Cependant, même si parmi les pages manquantes du rapport de l’expert [H] qu’elle a produit figurent celles ayant trait à la chronologie du chantier, il résulte de son examen et des devis et dires du conseil de la société Arrix que :
— le radier de la zone 3 a été coulé en deux couches successives dont la mise en place a été confiée à la société Arrix, la seconde, affectée des fissurations, ayant été effectuée en juin 2018, ce qui permet d’affirmer que la première l’a été antérieurement ;
— que le contrat de sous-traitance entre la société Socabat et la société Arrix Sol Béton a été signé selon les pièces communiquées à l’expert le 7 mars 2018 ;
— que la société Arrix a établi un devis n°2018926 le 1er mars 2018 pour la réalisation des radiers et sols industriels ainsi qu’un devis modificatif du 16 mai 2018 lequel porte sur deux radiers en zone 1 et 2 ;
— que dans le cadre de l’expertise judiciaire, alors que la société Arrix était assistée de son conseil, il a été constaté, au vu des pièces justificatives versées, que 5 factures de fourniture de béton dues à la SBCT pour le chantier de [Localité 4] n’avaient pas été honorées par elle pour un montant de 58.014,6 euros TTC.

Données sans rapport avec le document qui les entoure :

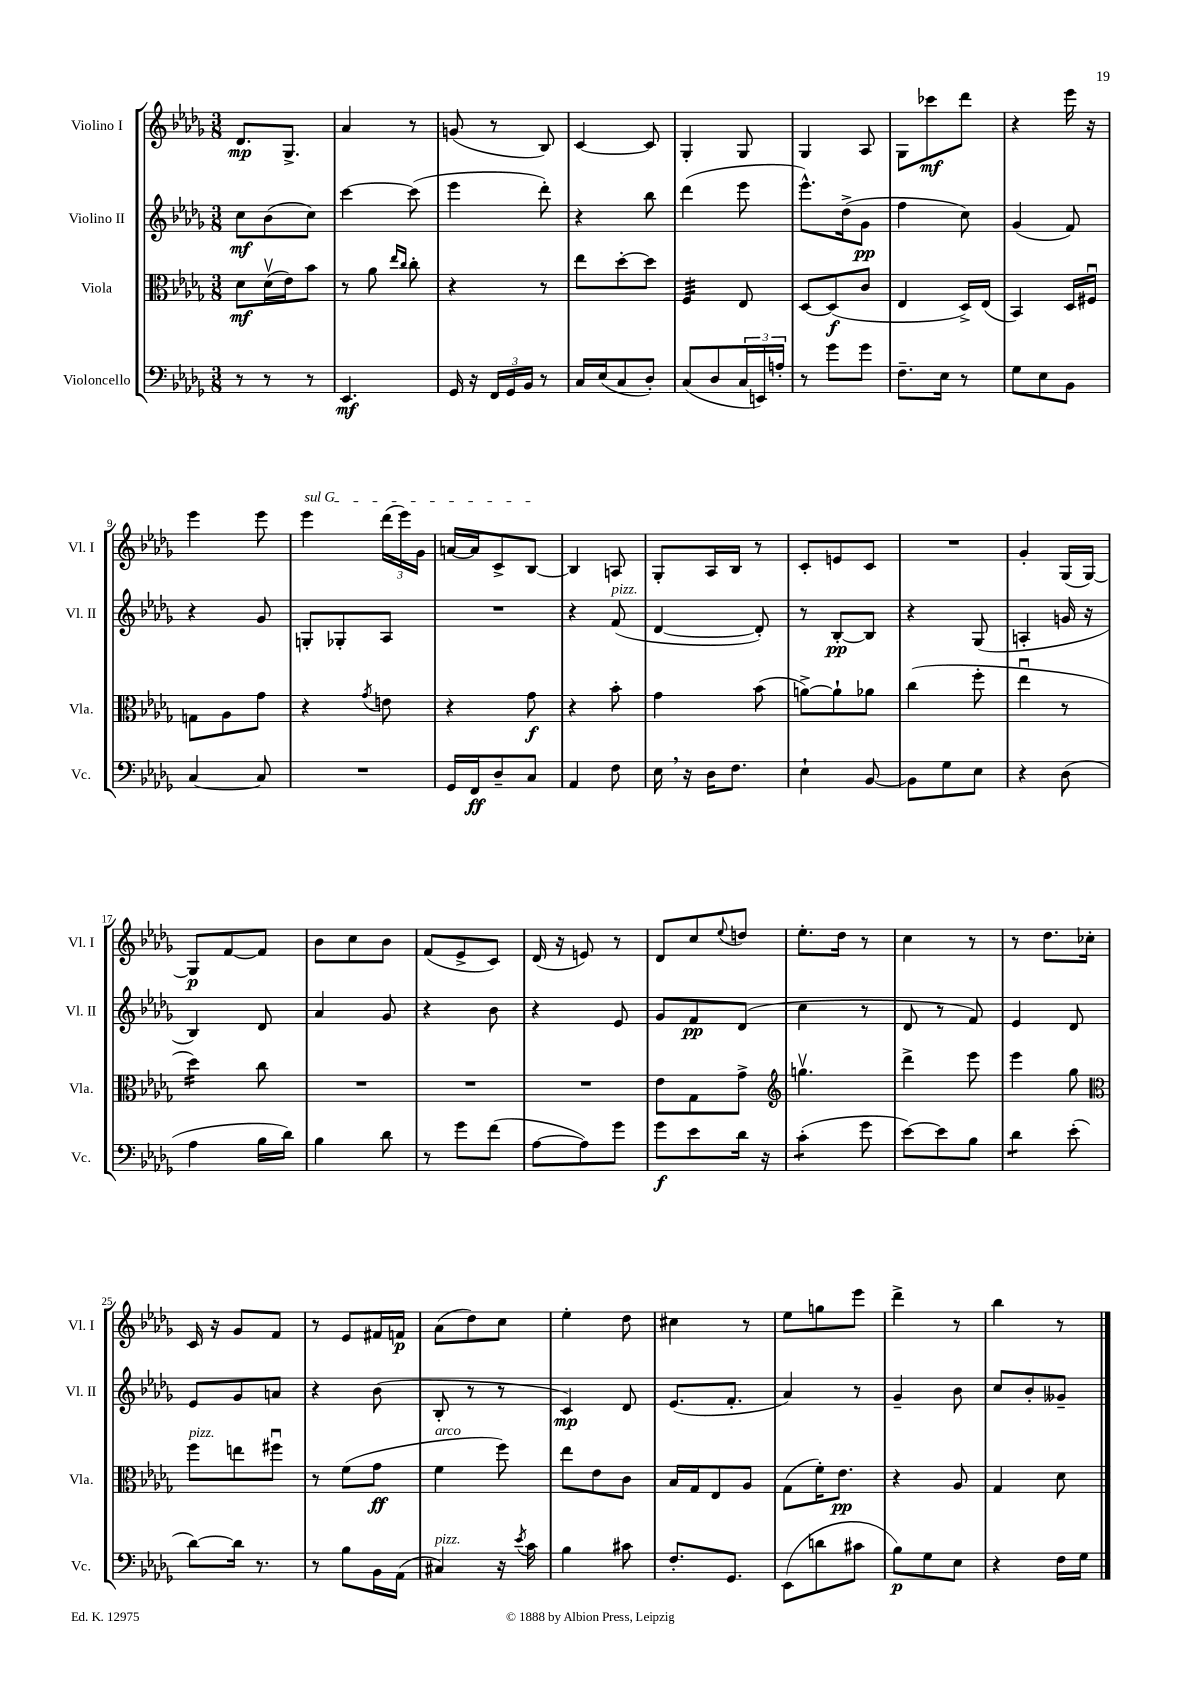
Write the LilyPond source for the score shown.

En outre, il est constant que les factures contestées, n°6926 du 31 mars 2018 (4.224 euros TTC), n°66991 du 30 avril 2018 (5.155.20 €), n°113277 du 30 avril 2018 (3.225.60 €), n°113346 du 31 mai 2018 (38.152.80 €) et n°7070 du 31 mai 2018 (7.257.60 €) ont toutes trait à l’exécution du même chantier de [Localité 4] et à la fourniture de béton et qu’elles ont donné lieu à une mise en demeure de payer la somme totale de 72.187,20 euros TTC incluant la facture non contestée n°7160 du 30 juin 2018 (14.172,00 euros) laquelle est restée sans réponse.
Il en résulte que le jugement sera confirmé en ce qu’il condamné la société Arrix à payer à la SBCT la somme de 72.187,20 euros TTC augmentée des intérêts au taux légal à compter du 2 mars 2021, date de la mise en demeure qui lui a été adressée.
— Sur les demandes accessoires :
La solution du litige conduit à confirmer le jugement aussi sur les dispositions prises au titre des dépens et frais irrépétibles de première instance.
En appel, la SARL Arrix, qui succombe, sera condamnée aux dépens d’appel mais aussi d’incident et de déféré.
Elle sera enfin condamnée à payer à la SBCT la somme de 3.000 euros du chef de l’article 700 du code de procédure civile.
PAR CES MOTIFS :
La cour, après en avoir délibéré, statuant publiquement, par mise à disposition au greffe, par arrêt contradictoire et en dernier ressort,
Déboute la SARL Arrix Sol Béton de sa demande avant-dire droit ;
Confirme le jugement entrepris en toutes ses dispositions ;
Y ajoutant,
Condamne la société Arrix Sol Béton aux dépens d’appel mais aussi d’incident et de déféré ;
Condamne la société Arrix Sol Béton à payer à la SARL Société des Bétons Contrôles [Localité 5] (SBCT) la somme de 3.000 euros en application de l’article 700 du code procédure civile au titre de ses frais irrépétibles supplémentaires.
Le présent arrêt a été signé par Monsieur DARRACQ, Conseiller faisant fonction de Président et par M. MAGESTE, greffier suivant les dispositions de l’article 456 du Code de Procédure Civile.